We used to be for many decades, we were sort of increasing our crop yields.
And we've topped it off for many different species of crops.
Some of that is because the genetics might not be there to increase yield, but some of it is because of soil that we just don't have the soil support to get the maximum out of those crops.
And that's a pretty immediate thing.
If our crops aren't producing, then we are definitely in an immediate crisis.
So that's one.
I mean, that's a boogeyman.
-I mean, that could be that.
-Yeah.
And I'm not suggesting that they're, you know, a demigod be born out of this issue.
But I'm saying, like, when you talk about the practical consequence of crimes by, you know, undocumented immigrants, for example, I mean, like, you know, that was, it strikes me that the work you're doing is not politicized enough.
Like the point you made just now could have been in every political ad this cycle and it would have scared the bejesus out of people.
-But, it wasn't.
-Yeah, to look back over the last, say, 170 years of agriculture in the United States.
And see the amount of soil that we have lost is really frightening.
We've lost at least half of our soil.
And that is an average across the United States.
And some areas have lost much more.
And all you need to do is look over the last hundred years even, pretty recent disasters, for example, the Piedmont area in the southeast.
People farmed there for, I think, as little as 20 years.
And the soil gave out and they had to move on.
So they moved further west.
And this is a fairly hilly and mountainous region.
And so they continued to move on this hilly terrain where when they clear cut it and took the trees away, there was nothing left to hold the soil.
And it took only 20 years after being a stable ecosystem for, you know, probably centuries.
It only took 20 years for it to run out.
And to this day they have not reestablished agriculture in that region.
So that could happen again any place, because we're just working through or eliminating the soil at such a high rate and we can't recover it.
You know, if it goes into the Mississippi River and ends up in the Gulf of Mexico, where it does damage in its own way to the Gulf, destroying fishing and other things, it's gone.
And building it back up from nothing is much harder than building it from something.

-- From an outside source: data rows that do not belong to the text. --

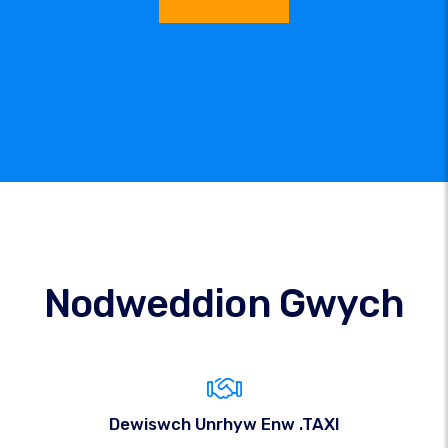
Nodweddion Gwych
Dewiswch Unrhyw Enw .TAXI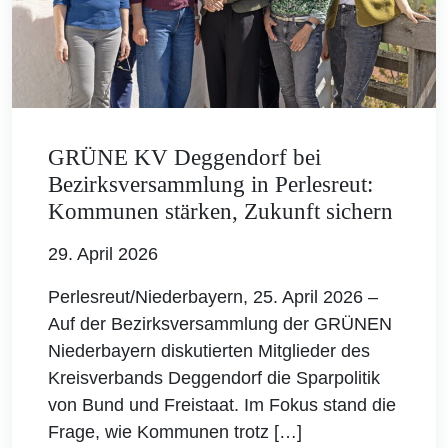
GRÜNE KV Deggendorf bei
Bezirksversammlung in Perlesreut:
Kommunen stärken, Zukunft sichern
29. April 2026
Perlesreut/Niederbayern, 25. April 2026 –
Auf der Bezirksversammlung der GRÜNEN
Niederbayern diskutierten Mitglieder des
Kreisverbands Deggendorf die Sparpolitik
von Bund und Freistaat. Im Fokus stand die
Frage, wie Kommunen trotz […]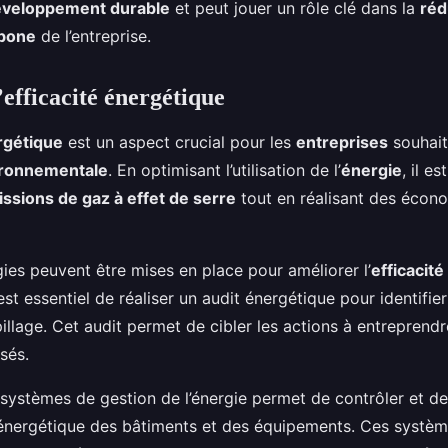
veloppement durable
et peut jouer un rôle clé dans la
réd
rbone
de l’entreprise.
’efficacité énergétique
rgétique
est un aspect crucial pour les
entreprises
souhait
ironnementale
. En optimisant l’utilisation de l’
énergie
, il e
ssions de gaz à effet de serre
tout en réalisant des écon
gies peuvent être mises en place pour améliorer l’
efficacit
 est essentiel de réaliser un audit énergétique pour identifier
illage. Cet audit permet de cibler les actions à entreprend
isés.
e systèmes de gestion de l’énergie permet de contrôler et de
nergétique des bâtiments et des équipements. Ces systè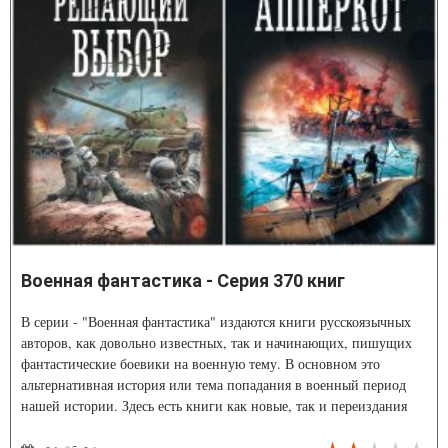
Военная фантастика - Серия 370 книг
В серии - "Военная фантастика" издаются книги русскоязычных
авторов, как довольно известных, так и начинающих, пишущих
фантастические боевики на военную тему. В основном это
альтернативная история или тема попадания в военный период
нашей истории. Здесь есть книги как новые, так и переиздания
выходивших ранее.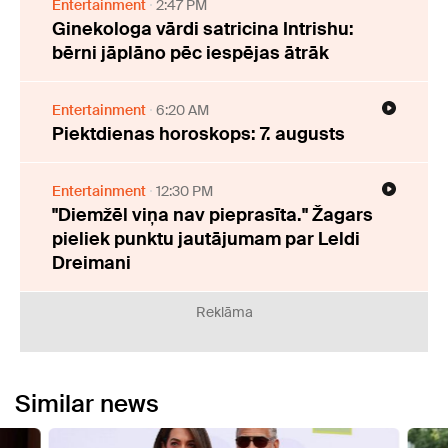
Entertainment
2:47 PM
Ginekologa vārdi satricina Intrishu:
bērni jāplāno pēc iespējas ātrāk
Entertainment
6:20 AM
Piektdienas horoskops: 7. augusts
Entertainment
12:30 PM
"Diemžēl viņa nav pieprasīta." Žagars
pieliek punktu jautājumam par Leldi
Dreimani
Reklāma
Similar news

Chemical engineering is not a substitute, realistically, in your mind for, losses in soil quantity.
In other words, you can't, deploy, artificial intelligence or chemical engineering to work your way out of this problem.
Not that we know of.
And that's true particularly for the big field crops that nourish most of the world.
And that would be wheat and corn and rice and a couple of others that are right up there because you need such enormous amounts of plant matter generated in those fields that people have argued, well, couldn't we grow them hydroponically?
And the answer is no.
We would never have enough greenhouse space or glasshouse space to generate the kinds of yields that we need to feed, the human population.
So it's about volume.
-Like with the tomato... -Part of it, yeah.
-chemical engineering, a tomato.
-Right.
You know, you have one tomato you're working with, and you can try to make it more succulent if you want.
Forgive me.
We're out of time.
I want to thank you for your insight.
Really illuminating today.
Appreciate it very much.
Thanks so much, Alexander.
I really enjoyed it, great questions.